* **Task instructions**
A faithful, word-for-word transcription of all the data is what is needed.

* **The data**
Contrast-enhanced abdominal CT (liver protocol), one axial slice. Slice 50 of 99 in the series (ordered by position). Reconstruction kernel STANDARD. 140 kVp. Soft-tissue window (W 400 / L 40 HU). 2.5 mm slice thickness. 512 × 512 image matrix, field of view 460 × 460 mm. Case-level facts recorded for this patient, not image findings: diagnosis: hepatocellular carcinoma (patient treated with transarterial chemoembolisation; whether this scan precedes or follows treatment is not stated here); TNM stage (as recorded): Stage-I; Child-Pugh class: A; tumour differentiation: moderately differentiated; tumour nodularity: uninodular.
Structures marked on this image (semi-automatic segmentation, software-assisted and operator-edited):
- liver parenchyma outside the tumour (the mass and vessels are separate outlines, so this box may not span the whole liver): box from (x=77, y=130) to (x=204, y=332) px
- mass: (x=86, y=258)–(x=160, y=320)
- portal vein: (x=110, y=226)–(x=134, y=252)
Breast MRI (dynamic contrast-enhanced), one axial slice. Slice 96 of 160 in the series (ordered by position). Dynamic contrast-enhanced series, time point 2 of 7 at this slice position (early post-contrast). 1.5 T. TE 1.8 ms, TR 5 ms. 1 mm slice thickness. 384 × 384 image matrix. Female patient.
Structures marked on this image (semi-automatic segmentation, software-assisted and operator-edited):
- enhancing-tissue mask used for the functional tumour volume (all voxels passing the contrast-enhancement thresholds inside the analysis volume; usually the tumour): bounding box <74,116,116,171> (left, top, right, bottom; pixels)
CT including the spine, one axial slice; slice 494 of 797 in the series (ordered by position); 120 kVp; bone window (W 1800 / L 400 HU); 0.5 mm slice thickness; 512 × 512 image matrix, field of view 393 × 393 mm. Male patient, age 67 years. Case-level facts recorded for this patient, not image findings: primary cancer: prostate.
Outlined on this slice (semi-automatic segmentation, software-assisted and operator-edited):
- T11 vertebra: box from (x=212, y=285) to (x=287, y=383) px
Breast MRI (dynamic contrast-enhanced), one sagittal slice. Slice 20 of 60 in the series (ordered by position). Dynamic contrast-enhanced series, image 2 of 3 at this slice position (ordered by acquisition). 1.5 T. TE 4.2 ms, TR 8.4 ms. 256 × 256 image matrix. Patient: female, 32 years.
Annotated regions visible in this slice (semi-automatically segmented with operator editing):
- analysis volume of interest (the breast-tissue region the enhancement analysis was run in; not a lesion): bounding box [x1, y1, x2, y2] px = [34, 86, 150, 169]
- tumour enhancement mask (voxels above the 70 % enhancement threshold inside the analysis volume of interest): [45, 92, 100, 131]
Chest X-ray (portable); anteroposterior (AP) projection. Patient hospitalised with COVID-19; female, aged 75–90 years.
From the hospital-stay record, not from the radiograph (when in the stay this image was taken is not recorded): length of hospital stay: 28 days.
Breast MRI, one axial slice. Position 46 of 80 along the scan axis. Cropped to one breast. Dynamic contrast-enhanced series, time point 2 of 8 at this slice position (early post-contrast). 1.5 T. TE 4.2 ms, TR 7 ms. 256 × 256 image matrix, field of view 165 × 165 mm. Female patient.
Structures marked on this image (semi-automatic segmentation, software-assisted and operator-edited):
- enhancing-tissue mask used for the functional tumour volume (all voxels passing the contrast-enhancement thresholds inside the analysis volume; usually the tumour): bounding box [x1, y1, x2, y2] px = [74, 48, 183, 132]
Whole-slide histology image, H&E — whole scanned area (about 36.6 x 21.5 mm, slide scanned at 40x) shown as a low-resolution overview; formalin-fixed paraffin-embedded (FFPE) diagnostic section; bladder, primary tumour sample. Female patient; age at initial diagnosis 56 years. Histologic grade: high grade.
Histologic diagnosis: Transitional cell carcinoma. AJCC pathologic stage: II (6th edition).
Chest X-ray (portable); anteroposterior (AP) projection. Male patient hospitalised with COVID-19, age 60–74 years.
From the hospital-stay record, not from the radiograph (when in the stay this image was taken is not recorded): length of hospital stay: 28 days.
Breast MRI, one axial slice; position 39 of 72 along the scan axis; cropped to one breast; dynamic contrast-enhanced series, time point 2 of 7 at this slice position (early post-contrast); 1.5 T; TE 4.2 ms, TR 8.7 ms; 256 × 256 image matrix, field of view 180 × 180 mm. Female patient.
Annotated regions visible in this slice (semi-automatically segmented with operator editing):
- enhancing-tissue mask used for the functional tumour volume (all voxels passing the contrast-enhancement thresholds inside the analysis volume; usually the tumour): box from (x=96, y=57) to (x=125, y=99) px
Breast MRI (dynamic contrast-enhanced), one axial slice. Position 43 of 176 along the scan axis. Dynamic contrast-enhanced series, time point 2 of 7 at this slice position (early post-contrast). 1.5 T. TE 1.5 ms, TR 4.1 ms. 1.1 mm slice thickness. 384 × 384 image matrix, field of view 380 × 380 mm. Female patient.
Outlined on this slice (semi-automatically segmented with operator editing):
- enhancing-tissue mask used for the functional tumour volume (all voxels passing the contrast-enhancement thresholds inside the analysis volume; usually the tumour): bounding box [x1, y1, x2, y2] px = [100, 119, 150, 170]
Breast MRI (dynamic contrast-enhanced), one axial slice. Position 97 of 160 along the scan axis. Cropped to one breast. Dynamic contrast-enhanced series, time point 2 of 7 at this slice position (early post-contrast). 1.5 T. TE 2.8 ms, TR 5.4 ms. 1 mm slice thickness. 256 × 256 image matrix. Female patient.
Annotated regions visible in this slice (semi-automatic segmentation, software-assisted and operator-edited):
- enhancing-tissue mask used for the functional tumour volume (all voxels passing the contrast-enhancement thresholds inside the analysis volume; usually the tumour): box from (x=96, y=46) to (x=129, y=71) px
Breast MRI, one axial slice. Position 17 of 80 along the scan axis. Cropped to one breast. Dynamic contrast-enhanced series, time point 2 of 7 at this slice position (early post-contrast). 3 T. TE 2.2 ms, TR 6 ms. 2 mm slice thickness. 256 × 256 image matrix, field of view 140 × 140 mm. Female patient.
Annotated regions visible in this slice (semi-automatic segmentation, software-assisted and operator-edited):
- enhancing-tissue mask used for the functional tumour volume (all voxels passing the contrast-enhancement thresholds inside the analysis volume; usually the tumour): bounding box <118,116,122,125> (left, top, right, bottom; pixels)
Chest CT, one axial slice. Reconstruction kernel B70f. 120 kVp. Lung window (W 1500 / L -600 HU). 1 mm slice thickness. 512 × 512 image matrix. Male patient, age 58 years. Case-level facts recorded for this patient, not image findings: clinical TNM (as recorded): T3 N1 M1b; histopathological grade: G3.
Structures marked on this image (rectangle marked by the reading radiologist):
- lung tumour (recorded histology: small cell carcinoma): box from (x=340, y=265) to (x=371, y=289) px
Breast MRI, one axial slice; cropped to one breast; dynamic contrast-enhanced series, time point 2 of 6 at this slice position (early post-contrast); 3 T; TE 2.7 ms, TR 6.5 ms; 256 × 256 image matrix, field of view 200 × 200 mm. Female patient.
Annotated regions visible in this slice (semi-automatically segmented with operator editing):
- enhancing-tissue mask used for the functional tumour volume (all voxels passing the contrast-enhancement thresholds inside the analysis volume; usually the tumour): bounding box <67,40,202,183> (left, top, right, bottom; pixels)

* **Finished task**
Contrast-enhanced abdominal CT (liver protocol), one axial slice. Slice 50 of 99 in the series (ordered by position). Reconstruction kernel STANDARD. 140 kVp. Soft-tissue window (W 400 / L 40 HU). 2.5 mm slice thickness. 512 × 512 image matrix, field of view 460 × 460 mm. Case-level facts recorded for this patient, not image findings: diagnosis: hepatocellular carcinoma (patient treated with transarterial chemoembolisation; whether this scan precedes or follows treatment is not stated here); TNM stage (as recorded): Stage-I; Child-Pugh class: A; tumour differentiation: moderately differentiated; tumour nodularity: uninodular.
Structures marked on this image (semi-automatic segmentation, software-assisted and operator-edited):
- liver parenchyma outside the tumour (the mass and vessels are separate outlines, so this box may not span the whole liver): box from (x=77, y=130) to (x=204, y=332) px
- mass: (x=86, y=258)–(x=160, y=320)
- portal vein: (x=110, y=226)–(x=134, y=252)
Breast MRI (dynamic contrast-enhanced), one axial slice. Slice 96 of 160 in the series (ordered by position). Dynamic contrast-enhanced series, time point 2 of 7 at this slice position (early post-contrast). 1.5 T. TE 1.8 ms, TR 5 ms. 1 mm slice thickness. 384 × 384 image matrix. Female patient.
Structures marked on this image (semi-automatic segmentation, software-assisted and operator-edited):
- enhancing-tissue mask used for the functional tumour volume (all voxels passing the contrast-enhancement thresholds inside the analysis volume; usually the tumour): bounding box <74,116,116,171> (left, top, right, bottom; pixels)
CT including the spine, one axial slice; slice 494 of 797 in the series (ordered by position); 120 kVp; bone window (W 1800 / L 400 HU); 0.5 mm slice thickness; 512 × 512 image matrix, field of view 393 × 393 mm. Male patient, age 67 years. Case-level facts recorded for this patient, not image findings: primary cancer: prostate.
Outlined on this slice (semi-automatic segmentation, software-assisted and operator-edited):
- T11 vertebra: box from (x=212, y=285) to (x=287, y=383) px
Breast MRI (dynamic contrast-enhanced), one sagittal slice. Slice 20 of 60 in the series (ordered by position). Dynamic contrast-enhanced series, image 2 of 3 at this slice position (ordered by acquisition). 1.5 T. TE 4.2 ms, TR 8.4 ms. 256 × 256 image matrix. Patient: female, 32 years.
Annotated regions visible in this slice (semi-automatically segmented with operator editing):
- analysis volume of interest (the breast-tissue region the enhancement analysis was run in; not a lesion): bounding box [x1, y1, x2, y2] px = [34, 86, 150, 169]
- tumour enhancement mask (voxels above the 70 % enhancement threshold inside the analysis volume of interest): [45, 92, 100, 131]
Chest X-ray (portable); anteroposterior (AP) projection. Patient hospitalised with COVID-19; female, aged 75–90 years.
From the hospital-stay record, not from the radiograph (when in the stay this image was taken is not recorded): length of hospital stay: 28 days.
Breast MRI, one axial slice. Position 46 of 80 along the scan axis. Cropped to one breast. Dynamic contrast-enhanced series, time point 2 of 8 at this slice position (early post-contrast). 1.5 T. TE 4.2 ms, TR 7 ms. 256 × 256 image matrix, field of view 165 × 165 mm. Female patient.
Structures marked on this image (semi-automatic segmentation, software-assisted and operator-edited):
- enhancing-tissue mask used for the functional tumour volume (all voxels passing the contrast-enhancement thresholds inside the analysis volume; usually the tumour): bounding box [x1, y1, x2, y2] px = [74, 48, 183, 132]
Whole-slide histology image, H&E — whole scanned area (about 36.6 x 21.5 mm, slide scanned at 40x) shown as a low-resolution overview; formalin-fixed paraffin-embedded (FFPE) diagnostic section; bladder, primary tumour sample. Female patient; age at initial diagnosis 56 years. Histologic grade: high grade.
Histologic diagnosis: Transitional cell carcinoma. AJCC pathologic stage: II (6th edition).
Chest X-ray (portable); anteroposterior (AP) projection. Male patient hospitalised with COVID-19, age 60–74 years.
From the hospital-stay record, not from the radiograph (when in the stay this image was taken is not recorded): length of hospital stay: 28 days.
Breast MRI, one axial slice; position 39 of 72 along the scan axis; cropped to one breast; dynamic contrast-enhanced series, time point 2 of 7 at this slice position (early post-contrast); 1.5 T; TE 4.2 ms, TR 8.7 ms; 256 × 256 image matrix, field of view 180 × 180 mm. Female patient.
Annotated regions visible in this slice (semi-automatically segmented with operator editing):
- enhancing-tissue mask used for the functional tumour volume (all voxels passing the contrast-enhancement thresholds inside the analysis volume; usually the tumour): box from (x=96, y=57) to (x=125, y=99) px
Breast MRI (dynamic contrast-enhanced), one axial slice. Position 43 of 176 along the scan axis. Dynamic contrast-enhanced series, time point 2 of 7 at this slice position (early post-contrast). 1.5 T. TE 1.5 ms, TR 4.1 ms. 1.1 mm slice thickness. 384 × 384 image matrix, field of view 380 × 380 mm. Female patient.
Outlined on this slice (semi-automatically segmented with operator editing):
- enhancing-tissue mask used for the functional tumour volume (all voxels passing the contrast-enhancement thresholds inside the analysis volume; usually the tumour): bounding box [x1, y1, x2, y2] px = [100, 119, 150, 170]
Breast MRI (dynamic contrast-enhanced), one axial slice. Position 97 of 160 along the scan axis. Cropped to one breast. Dynamic contrast-enhanced series, time point 2 of 7 at this slice position (early post-contrast). 1.5 T. TE 2.8 ms, TR 5.4 ms. 1 mm slice thickness. 256 × 256 image matrix. Female patient.
Annotated regions visible in this slice (semi-automatic segmentation, software-assisted and operator-edited):
- enhancing-tissue mask used for the functional tumour volume (all voxels passing the contrast-enhancement thresholds inside the analysis volume; usually the tumour): box from (x=96, y=46) to (x=129, y=71) px
Breast MRI, one axial slice. Position 17 of 80 along the scan axis. Cropped to one breast. Dynamic contrast-enhanced series, time point 2 of 7 at this slice position (early post-contrast). 3 T. TE 2.2 ms, TR 6 ms. 2 mm slice thickness. 256 × 256 image matrix, field of view 140 × 140 mm. Female patient.
Annotated regions visible in this slice (semi-automatic segmentation, software-assisted and operator-edited):
- enhancing-tissue mask used for the functional tumour volume (all voxels passing the contrast-enhancement thresholds inside the analysis volume; usually the tumour): bounding box <118,116,122,125> (left, top, right, bottom; pixels)
Chest CT, one axial slice. Reconstruction kernel B70f. 120 kVp. Lung window (W 1500 / L -600 HU). 1 mm slice thickness. 512 × 512 image matrix. Male patient, age 58 years. Case-level facts recorded for this patient, not image findings: clinical TNM (as recorded): T3 N1 M1b; histopathological grade: G3.
Structures marked on this image (rectangle marked by the reading radiologist):
- lung tumour (recorded histology: small cell carcinoma): box from (x=340, y=265) to (x=371, y=289) px
Breast MRI, one axial slice; cropped to one breast; dynamic contrast-enhanced series, time point 2 of 6 at this slice position (early post-contrast); 3 T; TE 2.7 ms, TR 6.5 ms; 256 × 256 image matrix, field of view 200 × 200 mm. Female patient.
Annotated regions visible in this slice (semi-automatically segmented with operator editing):
- enhancing-tissue mask used for the functional tumour volume (all voxels passing the contrast-enhancement thresholds inside the analysis volume; usually the tumour): bounding box <67,40,202,183> (left, top, right, bottom; pixels)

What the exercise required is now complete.